La recherche doit donc s’orienter vers un traitement qui pourrait être efficace malgré les nombreuses mutations du SRAS-CoV-2. En collaboration avec son collègue, le professeur Steven Laplante, un expert en chimie médicinale et innovation pharmacologique, une piste intéressante est actuellement suivie. Il s’agit d’utiliser une combinaison de médicaments, comme la trithérapie utilisée pour combattre le virus de l’immunodéficience humaine (VIH) par exemple. Une combinaison synergique de 2-3 médicaments qui pourrait avoir une efficacité plus grande. Déjà, une combinaison de médicaments a été étudiée et elle a une synergie en culture cellulaire. Reste à le tester in vivo chez des animaux en étape préclinique puis à l’essai clinique si tout va bien. À la fin, tous les intervenants de la recherche l’espèrent, un nouveau traitement pourra être annoncé puis utilisé. Et cela pourrait arriver assez rapidement, car ce sont des molécules déjà approuvées pour d’autres virus et d’autres problèmes médicaux.
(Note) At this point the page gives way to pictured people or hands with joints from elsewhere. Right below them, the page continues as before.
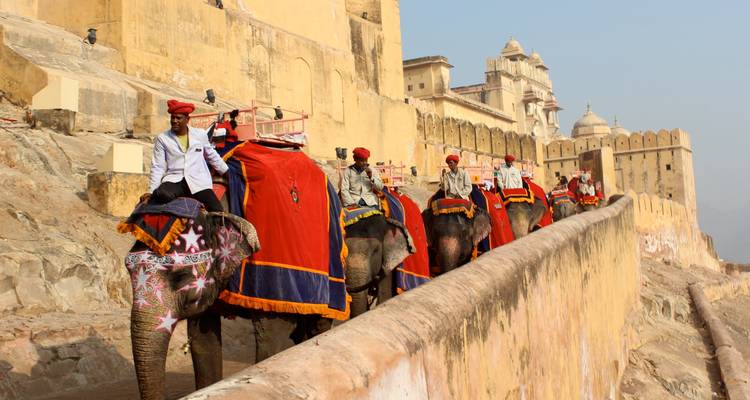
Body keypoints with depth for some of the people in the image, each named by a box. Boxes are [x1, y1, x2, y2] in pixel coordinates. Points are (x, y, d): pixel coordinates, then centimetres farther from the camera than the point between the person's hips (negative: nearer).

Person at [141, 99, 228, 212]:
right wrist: (151, 191, -6)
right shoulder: (162, 138, 5)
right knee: (162, 195, -37)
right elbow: (158, 167, 3)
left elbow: (212, 156, 24)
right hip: (174, 180, -1)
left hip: (199, 181, 1)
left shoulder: (200, 134, 10)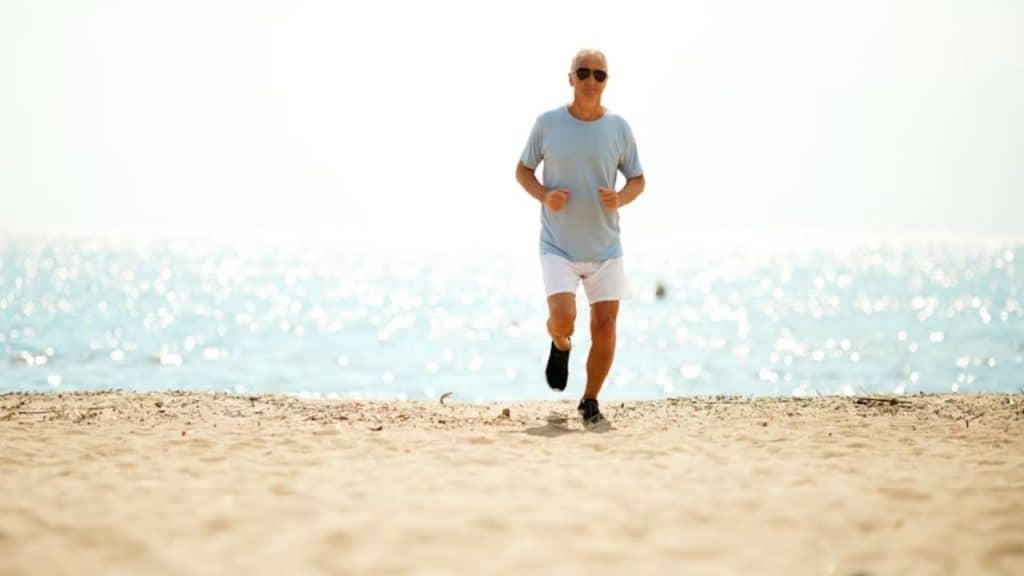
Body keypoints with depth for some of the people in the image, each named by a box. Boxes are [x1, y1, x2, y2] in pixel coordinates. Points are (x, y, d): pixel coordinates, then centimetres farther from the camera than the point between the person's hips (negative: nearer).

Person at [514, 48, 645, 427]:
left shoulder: (618, 128, 0)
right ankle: (560, 346, 21)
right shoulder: (548, 123, -3)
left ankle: (590, 403, 17)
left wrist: (621, 199, -13)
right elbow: (523, 170, 8)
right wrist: (543, 196, -12)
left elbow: (637, 180, 9)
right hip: (558, 245, -2)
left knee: (604, 327, -2)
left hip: (605, 246, 2)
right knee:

C’est une excellente nouvelle, car toute la panoplie curative de vaccins et des traitements qui permet d’éviter des formes graves de la COVID semble permettre de diminuer le nombre de cas de gens atteints de la forme longue de la COVID-19. Cette évolution de la maladie chez certains malades est un enjeu de santé publique majeur auquel le chercheur souhaite apporter des solutions.